Your objective => When copying the data, keep every line exactly the same.
..............................
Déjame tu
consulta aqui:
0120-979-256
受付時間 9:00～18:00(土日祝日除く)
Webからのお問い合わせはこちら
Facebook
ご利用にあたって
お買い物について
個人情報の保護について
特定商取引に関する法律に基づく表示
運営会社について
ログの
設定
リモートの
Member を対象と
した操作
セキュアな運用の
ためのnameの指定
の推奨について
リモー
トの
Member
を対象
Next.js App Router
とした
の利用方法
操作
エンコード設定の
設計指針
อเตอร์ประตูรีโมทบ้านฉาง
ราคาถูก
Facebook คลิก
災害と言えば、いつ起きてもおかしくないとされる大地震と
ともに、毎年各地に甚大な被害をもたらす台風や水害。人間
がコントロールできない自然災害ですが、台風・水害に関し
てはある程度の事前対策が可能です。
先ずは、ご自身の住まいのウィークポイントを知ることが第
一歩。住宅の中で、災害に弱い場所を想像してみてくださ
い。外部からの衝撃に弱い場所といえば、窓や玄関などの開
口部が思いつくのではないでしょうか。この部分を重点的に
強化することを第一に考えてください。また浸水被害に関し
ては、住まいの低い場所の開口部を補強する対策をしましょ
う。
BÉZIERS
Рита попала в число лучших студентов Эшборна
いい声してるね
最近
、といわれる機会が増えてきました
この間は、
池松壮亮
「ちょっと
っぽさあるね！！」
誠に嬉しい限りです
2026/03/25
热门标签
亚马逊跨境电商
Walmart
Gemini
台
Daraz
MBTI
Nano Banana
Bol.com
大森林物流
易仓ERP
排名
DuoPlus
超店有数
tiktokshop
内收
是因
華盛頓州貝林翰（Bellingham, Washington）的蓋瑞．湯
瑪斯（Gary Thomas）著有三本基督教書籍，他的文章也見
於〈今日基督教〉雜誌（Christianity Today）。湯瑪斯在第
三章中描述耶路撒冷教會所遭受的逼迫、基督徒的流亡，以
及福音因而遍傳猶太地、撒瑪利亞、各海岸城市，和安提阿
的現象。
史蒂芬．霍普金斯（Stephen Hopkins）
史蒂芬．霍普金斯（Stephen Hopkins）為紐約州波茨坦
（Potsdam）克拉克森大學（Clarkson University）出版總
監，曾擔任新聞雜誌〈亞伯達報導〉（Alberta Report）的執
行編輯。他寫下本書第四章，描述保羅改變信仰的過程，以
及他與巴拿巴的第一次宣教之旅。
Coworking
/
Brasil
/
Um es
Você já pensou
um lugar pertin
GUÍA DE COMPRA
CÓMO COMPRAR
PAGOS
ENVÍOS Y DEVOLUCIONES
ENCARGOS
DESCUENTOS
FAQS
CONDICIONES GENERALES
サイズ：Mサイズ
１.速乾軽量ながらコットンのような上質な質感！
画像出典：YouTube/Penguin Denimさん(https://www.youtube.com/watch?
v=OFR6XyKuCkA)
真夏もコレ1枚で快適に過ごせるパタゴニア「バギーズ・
..............................
Task answer =>
Déjame tu
consulta aqui:
0120-979-256
受付時間 9:00～18:00(土日祝日除く)
Webからのお問い合わせはこちら
Facebook
ご利用にあたって
お買い物について
個人情報の保護について
特定商取引に関する法律に基づく表示
運営会社について
ログの
設定
リモートの
Member を対象と
した操作
セキュアな運用の
ためのnameの指定
の推奨について
リモー
トの
Member
を対象
Next.js App Router
とした
の利用方法
操作
エンコード設定の
設計指針
อเตอร์ประตูรีโมทบ้านฉาง
ราคาถูก
Facebook คลิก
災害と言えば、いつ起きてもおかしくないとされる大地震と
ともに、毎年各地に甚大な被害をもたらす台風や水害。人間
がコントロールできない自然災害ですが、台風・水害に関し
てはある程度の事前対策が可能です。
先ずは、ご自身の住まいのウィークポイントを知ることが第
一歩。住宅の中で、災害に弱い場所を想像してみてくださ
い。外部からの衝撃に弱い場所といえば、窓や玄関などの開
口部が思いつくのではないでしょうか。この部分を重点的に
強化することを第一に考えてください。また浸水被害に関し
ては、住まいの低い場所の開口部を補強する対策をしましょ
う。
BÉZIERS
Рита попала в число лучших студентов Эшборна
いい声してるね
最近
、といわれる機会が増えてきました
この間は、
池松壮亮
「ちょっと
っぽさあるね！！」
誠に嬉しい限りです
2026/03/25
热门标签
亚马逊跨境电商
Walmart
Gemini
台
Daraz
MBTI
Nano Banana
Bol.com
大森林物流
易仓ERP
排名
DuoPlus
超店有数
tiktokshop
内收
是因
華盛頓州貝林翰（Bellingham, Washington）的蓋瑞．湯
瑪斯（Gary Thomas）著有三本基督教書籍，他的文章也見
於〈今日基督教〉雜誌（Christianity Today）。湯瑪斯在第
三章中描述耶路撒冷教會所遭受的逼迫、基督徒的流亡，以
及福音因而遍傳猶太地、撒瑪利亞、各海岸城市，和安提阿
的現象。
史蒂芬．霍普金斯（Stephen Hopkins）
史蒂芬．霍普金斯（Stephen Hopkins）為紐約州波茨坦
（Potsdam）克拉克森大學（Clarkson University）出版總
監，曾擔任新聞雜誌〈亞伯達報導〉（Alberta Report）的執
行編輯。他寫下本書第四章，描述保羅改變信仰的過程，以
及他與巴拿巴的第一次宣教之旅。
Coworking
/
Brasil
/
Um es
Você já pensou
um lugar pertin
GUÍA DE COMPRA
CÓMO COMPRAR
PAGOS
ENVÍOS Y DEVOLUCIONES
ENCARGOS
DESCUENTOS
FAQS
CONDICIONES GENERALES
サイズ：Mサイズ
１.速乾軽量ながらコットンのような上質な質感！
画像出典：YouTube/Penguin Denimさん(https://www.youtube.com/watch?
v=OFR6XyKuCkA)
真夏もコレ1枚で快適に過ごせるパタゴニア「バギーズ・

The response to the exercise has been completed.